Is Eberlein-Smulian necessary to prove the fact that every bounded sequence of a Hilbert space has a weakly convergent subsequence?

Question

The standard answer I have seen on stackexchange is something like this: Hilbert space is the dual of itself, so applying Banach-Alaoglu, we see that the bounded sequence is contained in a closed ball which is weakly compact. Thus the sequence contains a weakly convergent subsequence.

However, weak compactness does NOT necessarily imply sequential weak compactness. This turns out to be true, by the Eberlein-Smulian Theorem, which states thtat weak compactness and sequential weak compactness are equivalent for Banach spaces. My question is: Is there any proof of the fact not using Eberlein-Smulian? Otherwise the urban legend that you only need Banach-Alaoglu to show this fact needs to be corrected!

Answer 1

It suffices to prove this for separable Hilbert spaces since we can restrict our attention to $\overline{L(x_n)}$ if $x_n$ is the given sequence.

Then we can do this completely by hand. Let $\{ e_j\}$ be an ONB. Since $\langle e_1, x_n\rangle$ is a bounded sequence of complex numbers, we can select a convergent subsequence, and then a sub-subsequence of this that makes $\langle e_2, x_n\rangle$ convergent etc. Then a diagonal argument produces a subsequence for which $\langle e_j, x_{n_k}\rangle$ converges for all $j$.

It's now easy to see that this sequence converges weakly (use one more time that $\|x_n\|\le C$).

Answer 2

The result you are looking for is that, in a reflexive space, every bounded sequence has a weakly convergent subsequence. If I'm not mistaken, Eberlein-Smulian is the converse of that result (that this property characterizes reflexivity)

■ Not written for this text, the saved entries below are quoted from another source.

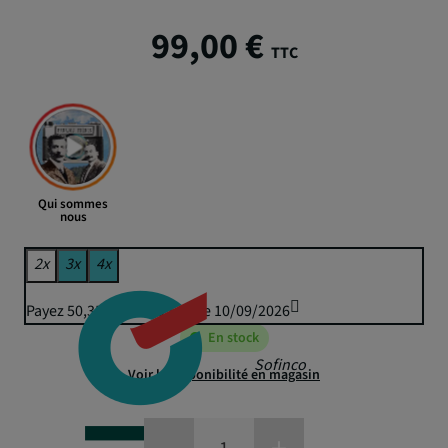
99,00 €
TTC
Qui sommes
nous
2x
3x
4x
Payez 50,35 € puis 49,50 € le 10/09/2026
En stock
Sofinco
Voir la disponibilité en magasin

In your case, it is a culmination of two facts:

1. If $E$ is a separable Banach space, then closed unit ball $B^{\ast}$ in $E^{\ast}$ is metrizable in the weak-$\ast$ topology. In fact, if $\{x_n\}$ is a countable dense subset of $E$, then $$ d(f,g) = \sum_{n=1}^{\infty} \frac{1}{2^n\|x_n\|}|(f-g)(x_n)| $$ defines a metric on $B^{\ast}$. It then takes some work to prove that this metric induces the weak-$\ast$ topology.

2. Now if $E$ is reflexive, then any closed subspace is also reflexive. Hence if $\{x_n\}$ is bounded, you can replace $E$ by the separable space $F = \overline{\text{span}\{x_n\}}$, and then apply (1).